Eine der Ideen die bereits eingereicht wurde, ist ein Radiosender fürs Dreiländereck. Auf dem mit dem Arbeitstitel Radio Z versehenen Sender sollen neben Musik vor allem lokale und kulturelle Informationen laufen. Gesucht werden dafür radiobegeisterte Leute mit Ideen, passende Räumlichkeiten und Menschen, die sich mit entsprechenden Fördermöglichkeiten auskennen.

Ein anderer Nutzer bringt an, dass die Uhreninsel aufgewertet werden sollte. Durch den Wegzug des Uhrenladens sei es wahrscheinlich, dass der Bezug zum Namen „Uhreninsel“ mehr und mehr verloren geht. Das könne durch das Aufstellen einer Großuhr verhindert werden. Zur Finanzierung wird ein Spendenaufruf ähnlich dem für das Glockenspiel an der Blumenuhr vorgeschlagen.

Die Errichtung einer Wasserstoff-Tankstelle in Zittau, die Wiederbelebung des Fernwanderwegs „Zittau – Wernigerode“ und ein Suppendialog, bei dem landestypische kulinarische Traditionen (tri-national) gefördert und weitergegeben werden, sind weitere Ideen, die auf der Seite zu finden sind.

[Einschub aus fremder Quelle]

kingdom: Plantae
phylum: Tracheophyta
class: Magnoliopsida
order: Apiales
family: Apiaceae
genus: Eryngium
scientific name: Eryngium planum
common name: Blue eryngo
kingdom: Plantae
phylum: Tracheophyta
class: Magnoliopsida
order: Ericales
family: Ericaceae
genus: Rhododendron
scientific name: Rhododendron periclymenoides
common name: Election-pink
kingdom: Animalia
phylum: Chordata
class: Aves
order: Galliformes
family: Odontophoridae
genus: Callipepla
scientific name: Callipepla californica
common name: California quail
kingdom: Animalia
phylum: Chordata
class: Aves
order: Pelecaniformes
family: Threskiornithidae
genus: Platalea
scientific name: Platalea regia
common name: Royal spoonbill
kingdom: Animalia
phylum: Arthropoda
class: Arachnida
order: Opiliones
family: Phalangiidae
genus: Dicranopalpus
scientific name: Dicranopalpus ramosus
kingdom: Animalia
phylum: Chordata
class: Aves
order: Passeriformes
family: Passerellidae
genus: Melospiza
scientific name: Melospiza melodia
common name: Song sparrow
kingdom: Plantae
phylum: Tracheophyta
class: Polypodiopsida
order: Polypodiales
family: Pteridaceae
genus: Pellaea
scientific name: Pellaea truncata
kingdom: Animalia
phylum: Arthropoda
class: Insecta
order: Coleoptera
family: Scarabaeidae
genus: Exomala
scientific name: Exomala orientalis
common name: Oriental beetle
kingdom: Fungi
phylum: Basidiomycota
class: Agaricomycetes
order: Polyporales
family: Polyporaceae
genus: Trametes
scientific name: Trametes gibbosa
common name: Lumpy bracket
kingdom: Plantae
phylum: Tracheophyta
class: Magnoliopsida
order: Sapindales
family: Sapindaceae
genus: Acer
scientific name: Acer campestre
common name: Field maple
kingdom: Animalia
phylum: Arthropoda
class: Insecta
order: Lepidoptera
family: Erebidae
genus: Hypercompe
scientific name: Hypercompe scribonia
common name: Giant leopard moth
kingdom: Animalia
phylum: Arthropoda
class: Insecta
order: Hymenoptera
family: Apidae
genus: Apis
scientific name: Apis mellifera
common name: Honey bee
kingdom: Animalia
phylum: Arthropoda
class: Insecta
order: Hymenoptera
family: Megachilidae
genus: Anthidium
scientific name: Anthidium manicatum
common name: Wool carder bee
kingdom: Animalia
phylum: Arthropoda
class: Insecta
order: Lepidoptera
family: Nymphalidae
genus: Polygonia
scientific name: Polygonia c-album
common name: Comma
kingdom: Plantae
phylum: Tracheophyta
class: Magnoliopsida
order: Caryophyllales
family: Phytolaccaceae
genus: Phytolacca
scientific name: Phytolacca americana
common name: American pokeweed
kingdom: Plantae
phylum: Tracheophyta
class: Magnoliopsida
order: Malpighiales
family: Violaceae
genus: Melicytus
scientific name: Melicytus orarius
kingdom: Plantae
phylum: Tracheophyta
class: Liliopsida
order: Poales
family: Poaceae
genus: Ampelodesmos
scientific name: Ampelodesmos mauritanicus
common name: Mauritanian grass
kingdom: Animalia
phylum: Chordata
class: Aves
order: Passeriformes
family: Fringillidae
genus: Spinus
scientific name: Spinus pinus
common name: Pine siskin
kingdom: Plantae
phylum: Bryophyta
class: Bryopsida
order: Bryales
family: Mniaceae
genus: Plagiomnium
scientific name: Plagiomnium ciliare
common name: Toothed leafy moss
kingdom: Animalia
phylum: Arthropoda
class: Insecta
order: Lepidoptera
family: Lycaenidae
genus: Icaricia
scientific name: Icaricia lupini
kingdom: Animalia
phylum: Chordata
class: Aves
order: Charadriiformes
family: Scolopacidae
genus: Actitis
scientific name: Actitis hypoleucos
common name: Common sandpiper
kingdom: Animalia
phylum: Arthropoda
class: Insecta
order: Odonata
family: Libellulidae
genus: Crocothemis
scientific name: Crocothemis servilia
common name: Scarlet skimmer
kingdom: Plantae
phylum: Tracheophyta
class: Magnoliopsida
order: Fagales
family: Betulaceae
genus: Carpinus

Die Erstellung von HerZIdee wurde im Rahmen der Förderinitiative „Innovative Hochschule“ vom Bundesministerium für Bildung und Forschung und der gemeinsamen Wissenschaftskonferenz finanziert. Zu finden ist die neue Plattform unter www.herzidee.zittau2025.de.

 

Die neue Onlineplattform soll die aktive Bürgerbeteiligung für die Kulturhauptstadtbewerbung Zittaus gemeinsam mit der Dreiländerregion fördern. Die steht unter dem Motte: 365° Leben.